The prophet Isaiah called him on it. And then he said,
“Behold, the days are coming, when all that is in your house, and that which your fathers have stored up till this day, shall be carried to Babylon. Nothing shall be left, says the LORD. And some of your own sons, who will come from you, whom you will father, shall be taken away, and they shall be eunuchs in the palace of the king of Babylon.’ Then Hezekiah said to Isaiah, ‘The word of the LORD that you have spoken is good.’ For he thought, ‘There will be peace and security in my days’ (Isa. 39:6-8).
On that terrain are souls in the sanctuary and bodies in the neighborhood. Adam was made king and priest of Eden to protect both. And every man that God ever made was made to use his strength to defend those weaker, those placed on his local terrain.
Use 2. Correction. Honest cultivation of one’s property is not violence. Working together, forming associations with, trading with, setting up the basic needs of life in one’s own local terrain is not violence against others outside! That doesn’t sound very revolutionary, does it? Before this generation, it was the attack on property, and the liberty to work it and keep it—that was the revolutionary view. We called that COMMUNISM—informed by Marx that property was theft. Now, because the past few generations have essentially become functionally statist and globalist in their thinking, the idea of living as God intended—the full life of man, locally, being a steward of that ground right in front of you, and interacting in every area of life with those people in one’s own community, protecting against violent forces threatening that locale—that will increasingly be called violence. Upside-down and inside-out! Perverse!

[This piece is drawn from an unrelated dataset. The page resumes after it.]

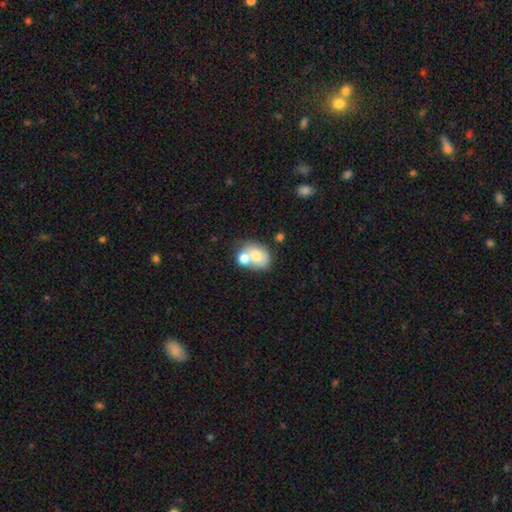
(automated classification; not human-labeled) This is likely a smooth galaxy (68%). How rounded: possibly in between (56%). Merging: possibly merger (49%).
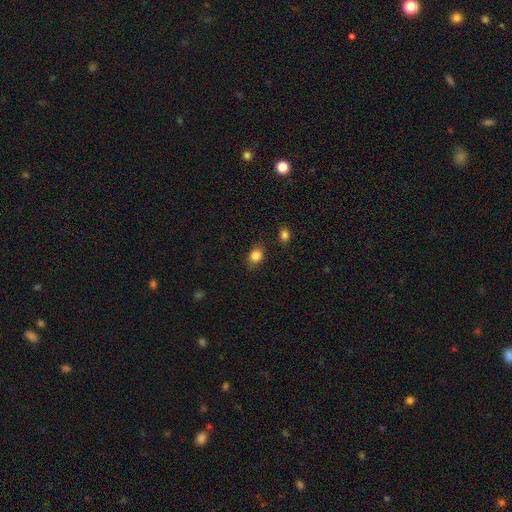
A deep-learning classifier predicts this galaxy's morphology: smooth_or_featured: smooth (p=0.84) [alt: star or artifact p=0.11]
how_rounded: in between (p=0.52) [alt: round p=0.47]
merging: none (p=0.81) [alt: minor disturbance p=0.13]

“Woe to those who join house to house, who add field to field, until there is no more room, and you are made to dwell alone in the midst of the land … Therefore Sheol has enlarged its appetite and opened its mouth beyond measure, and the nobility of Jerusalem and her multitude will go down … Woe to those who call evil good and good evil” (Isa. 5:8, 14, 20).
In these ways: Woe unto those who call the image of God in productive caring for the real people right in front of you—Woe unto those who call that VIOLENCE and who think of that real-life image of God as an evil that needs to be eradicated.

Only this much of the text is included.